Notoriously eccentric Danish writer, director and producer, a graduate of the Danish Film School, who has capitalised on international acclaim and disdain in equal measure. Thrillers Forbrydelsens Element and Epidemic started the ball rolling, with distinctive war drama Europa really setting von Trier up as a talent to watch.

Breaking the Waves, the first in a series of victim stories, won the Grand Jury Prize at Cannes and his fame spread, especially as he had teamed up with three other directors to create the Dogme '95 rules of filmmaking - controversial The Idiots was von Trier's result. Then Dancer in the Dark, a musical starring Bjork, proving he was anything but predictable, and Dogville, a scabrous attack on American small town life.

He was next involved in The Five Obstructions, a documentary which revealed much about his methods. Then, a thematic follow-up to Dogville, slavery drama Manderlay, which was followed by little seen comedy The Boss of It All and most controversially, his relationship goes to hell horror Antichrist.

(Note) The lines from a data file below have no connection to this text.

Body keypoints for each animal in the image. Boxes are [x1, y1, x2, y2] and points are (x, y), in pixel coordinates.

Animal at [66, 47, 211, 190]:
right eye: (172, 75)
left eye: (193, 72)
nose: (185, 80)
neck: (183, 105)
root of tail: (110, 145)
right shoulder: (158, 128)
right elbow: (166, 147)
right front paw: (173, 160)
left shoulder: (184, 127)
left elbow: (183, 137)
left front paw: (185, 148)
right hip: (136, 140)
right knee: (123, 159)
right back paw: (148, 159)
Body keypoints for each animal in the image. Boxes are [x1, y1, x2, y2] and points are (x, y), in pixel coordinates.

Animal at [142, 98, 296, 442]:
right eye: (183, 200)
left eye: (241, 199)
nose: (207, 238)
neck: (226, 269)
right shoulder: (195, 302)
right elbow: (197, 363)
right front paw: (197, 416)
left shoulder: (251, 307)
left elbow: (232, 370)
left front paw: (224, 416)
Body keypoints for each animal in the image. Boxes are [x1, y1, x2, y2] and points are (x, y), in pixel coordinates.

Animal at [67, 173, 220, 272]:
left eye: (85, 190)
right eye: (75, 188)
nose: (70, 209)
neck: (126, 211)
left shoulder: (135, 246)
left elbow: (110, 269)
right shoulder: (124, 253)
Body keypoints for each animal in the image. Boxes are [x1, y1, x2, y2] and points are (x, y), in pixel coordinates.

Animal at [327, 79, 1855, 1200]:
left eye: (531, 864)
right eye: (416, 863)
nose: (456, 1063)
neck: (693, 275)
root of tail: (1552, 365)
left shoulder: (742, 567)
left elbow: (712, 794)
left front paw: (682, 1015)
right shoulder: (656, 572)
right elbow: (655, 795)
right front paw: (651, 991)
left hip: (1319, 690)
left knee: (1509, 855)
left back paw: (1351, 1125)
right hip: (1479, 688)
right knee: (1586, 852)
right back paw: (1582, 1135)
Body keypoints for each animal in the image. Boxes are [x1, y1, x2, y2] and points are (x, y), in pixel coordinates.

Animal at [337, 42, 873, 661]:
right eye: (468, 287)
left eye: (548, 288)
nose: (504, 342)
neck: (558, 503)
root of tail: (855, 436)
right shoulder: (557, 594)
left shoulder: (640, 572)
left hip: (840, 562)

His drama Melancholia won its star Kirsten Dunst Best Actress at Cannes, but he was ordered to leave after a press conference faux pas, then returned with the patience-testing, two part Nymphomaniac. After a gap, he made bleak horror comedy The House That Jack Built, to more controversy. On television, he created the superb horror series The Kingdom, and he frequently casts Udo Kier.